At the appointed time, “the thing” arrived. We had difficulty containing our excitement, and initially, we treated “the thing” with the utmost respect. We spent time with “the thing,” and we gave it our unmitigated attention. The honeymoon with “the thing” was wonderful. We may have grandstanded it every chance we got, or if we didn’t expose it for others to see, we lavished it with constant care.
As time passed, we spent less time with “the thing.” We had gotten accustomed to it being with us, and it no longer was as exciting as it used to be. Instead of seeing it as a blessing as we once did, it became familiar to us, sometimes even burdening us. Instead of being happy to be in its presence, we loathed the time it drained from us. At times, we felt it was in the way. Our perspective about “the thing” changed. We expected it to be there, but we no longer appreciated it as we once did.
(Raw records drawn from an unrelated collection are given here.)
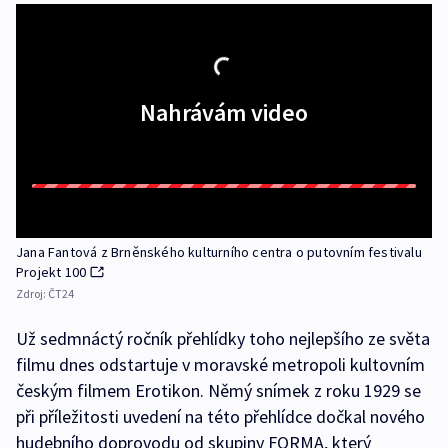
Nahrávám video
Jana Fantová z Brněnského kulturního centra o putovním festivalu
Projekt 100
Zdroj:
ČT24
Už sedmnáctý ročník přehlídky toho nejlepšího ze světa
filmu dnes odstartuje v moravské metropoli kultovním
českým filmem Erotikon. Němý snímek z roku 1929 se
při příležitosti uvedení na této přehlídce dočkal nového
hudebního doprovodu od skupiny FORMA, který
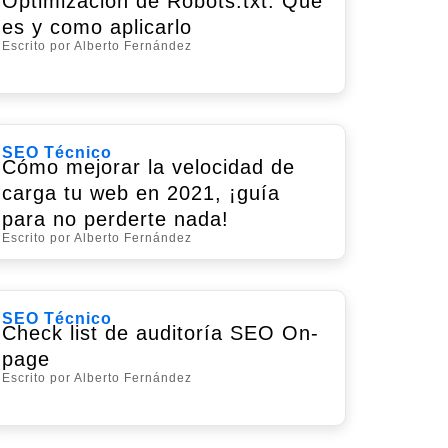
Optimización de Robots.txt: Qué
es y como aplicarlo
Escrito por Alberto Fernández
SEO Técnico
Cómo mejorar la velocidad de
carga tu web en 2021, ¡guía
para no perderte nada!
Escrito por Alberto Fernández
SEO Técnico
Check list de auditoría SEO On-
page
Escrito por Alberto Fernández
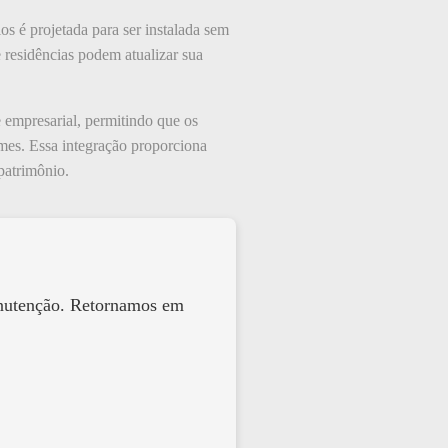
os é projetada para ser instalada sem
e residências podem atualizar sua
e empresarial, permitindo que os
mes. Essa integração proporciona
patrimônio.
anutenção. Retornamos em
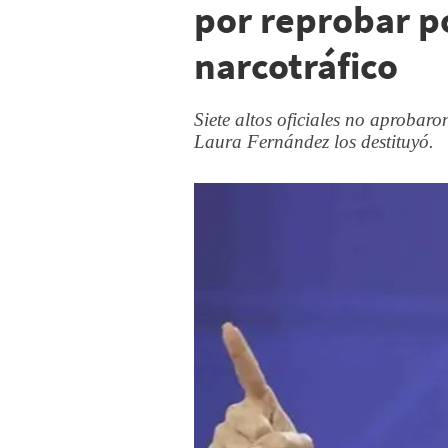
por reprobar p
narcotráfico
Siete altos oficiales no aprobaro
Laura Fernández los destituyó.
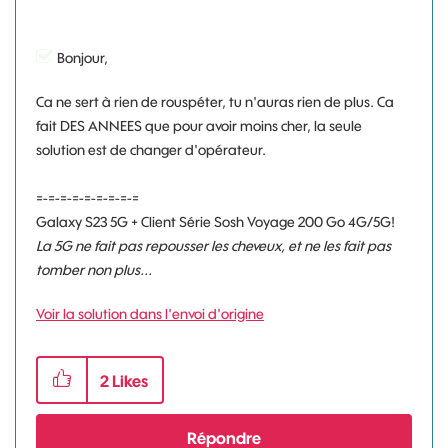
Bonjour,
Ca ne sert à rien de rouspéter, tu n'auras rien de plus. Ca
fait DES ANNEES que pour avoir moins cher, la seule
solution est de changer d'opérateur.
=-=-=-=-=-=-=-=-=
Galaxy S23 5G + Client Série Sosh Voyage 200 Go 4G/5G!
La 5G ne fait pas repousser les cheveux, et ne les fait pas
tomber non plus...
Voir la solution dans l'envoi d'origine
2
Likes
Répondre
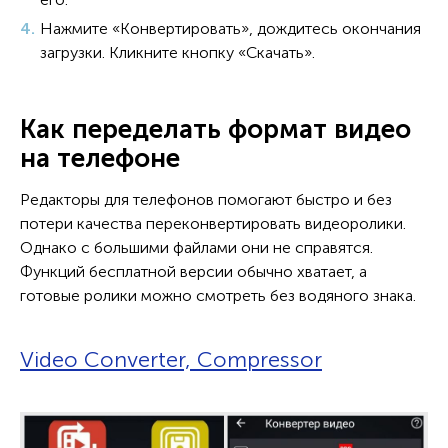
Нажмите «Конвертировать», дождитесь окончания
загрузки. Кликните кнопку «Скачать».
Как переделать формат видео
на телефоне
Редакторы для телефонов помогают быстро и без
потери качества переконвертировать видеоролики.
Однако с большими файлами они не справятся.
Функций бесплатной версии обычно хватает, а
готовые ролики можно смотреть без водяного знака.
Video Converter, Compressor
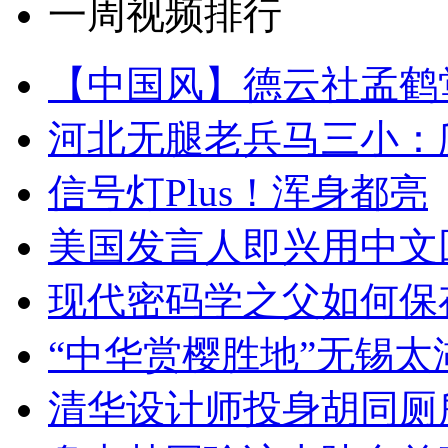
一周视频排行
【中国风】德云社孟鹤
河北无腿老兵马三小：爬
信号灯Plus！浑身都亮
美国发言人即兴用中文
现代密码学之父如何保
“中华赏樱胜地”无锡
清华设计师投身胡同厕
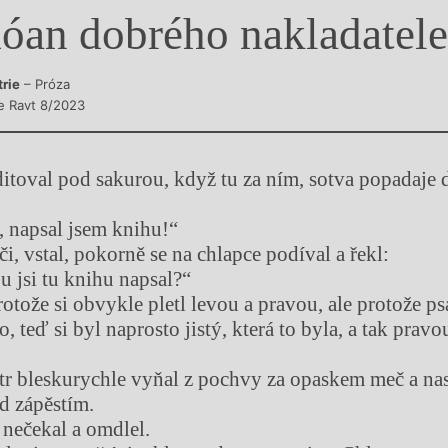
óan dobrého nakladatele
y
trie
– Próza
e Ravt 8/2023
ditoval pod sakurou, když tu za ním, sotva popadaje 
e, napsal jsem knihu!“
či, vstal, pokorně se na chlapce podíval a řekl:
u jsi tu knihu napsal?“
otože si obvykle pletl levou a pravou, ale protože ps
 teď si byl naprosto jistý, která to byla, a tak prav
str bleskurychle vyňal z pochvy za opaskem meč a n
ad zápěstím.
 nečekal a omdlel.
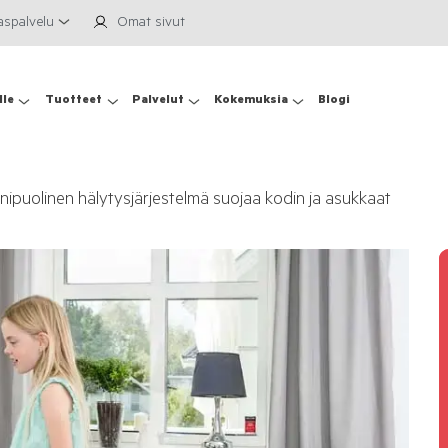
aspalvelu
Omat sivut
lle
Tuotteet
Palvelut
Kokemuksia
Blogi
ipuolinen hälytysjärjestelmä suojaa kodin ja asukkaat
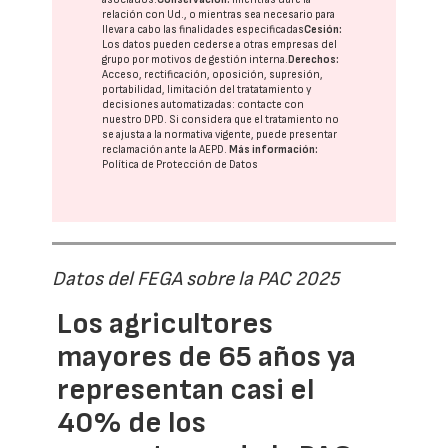
relación con Ud., o mientras sea necesario para
llevar a cabo las finalidades especificadas
Cesión:
Los datos pueden cederse a otras
empresas del
grupo
por motivos de gestión interna.
Derechos:
Acceso, rectificación, oposición, supresión,
portabilidad, limitación del tratatamiento y
decisiones automatizadas:
contacte con
nuestro DPD
. Si considera que el tratamiento no
se ajusta a la normativa vigente, puede presentar
reclamación ante la
AEPD
.
Más información:
Política de Protección de Datos
Datos del FEGA sobre la PAC 2025
Los agricultores
mayores de 65 años ya
representan casi el
40% de los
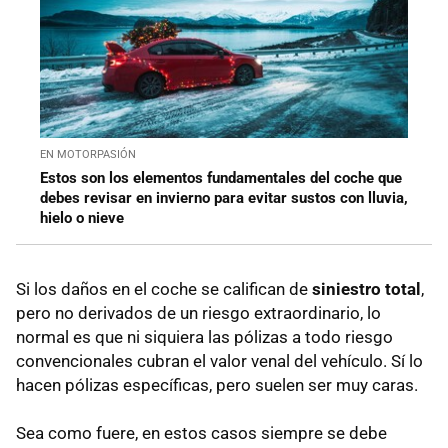
EN MOTORPASIÓN
Estos son los elementos fundamentales del coche que
debes revisar en invierno para evitar sustos con lluvia,
hielo o nieve
Si los daños en el coche se califican de
siniestro total
,
pero no derivados de un riesgo extraordinario, lo
normal es que ni siquiera las pólizas a todo riesgo
convencionales cubran el valor venal del vehículo. Sí lo
hacen pólizas específicas, pero suelen ser muy caras.
Sea como fuere, en estos casos siempre se debe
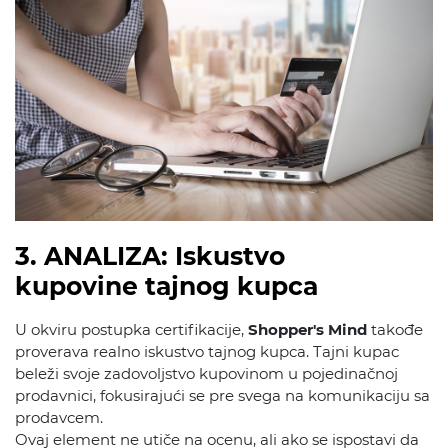
3. ANALIZA: Iskustvo
kupovine tajnog kupca
U okviru postupka certifikacije,
Shopper's Mind
takođe
proverava realno iskustvo tajnog kupca. Tajni kupac
beleži svoje zadovoljstvo kupovinom u pojedinačnoj
prodavnici, fokusirajući se pre svega na komunikaciju sa
prodavcem.
Ovaj element ne utiče na ocenu, ali ako se ispostavi da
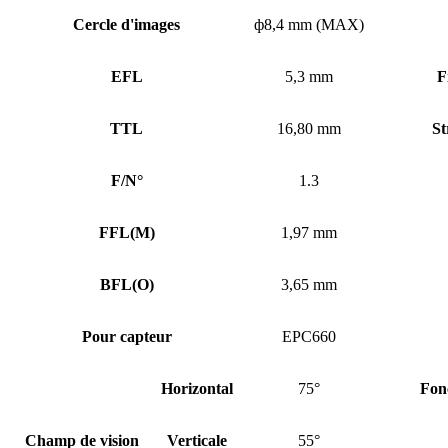
Cercle d'images
ф8,4 mm (MAX)
EFL
5,3 mm
F
TTL
16,80 mm
St
F/N°
1.3
FFL
(
M)
1,97 mm
BFL
(
O)
3,65 mm
Pour capteur
EPC660
Horizontal
75°
Fon
Champ de vision
Verticale
55°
Think about this for a moment. Can you relate to taking your “good thing” for granted? Can you remember once cherishing that spouse, car, house, job, pet, etc., now you don’t see it in the same light? Can you honestly admit that you don’t treat your “good thing” with the same respect that you initially did?
If this is the case, back up and reevaluate what your “good thing” means to you. If it is still valuable, don’t take it for granted. Rekindle the affection you once had for it. Start treating it as you once did, even though it has been with you for a while. If it’s good, start treating it good now. Tomorrow may be too late.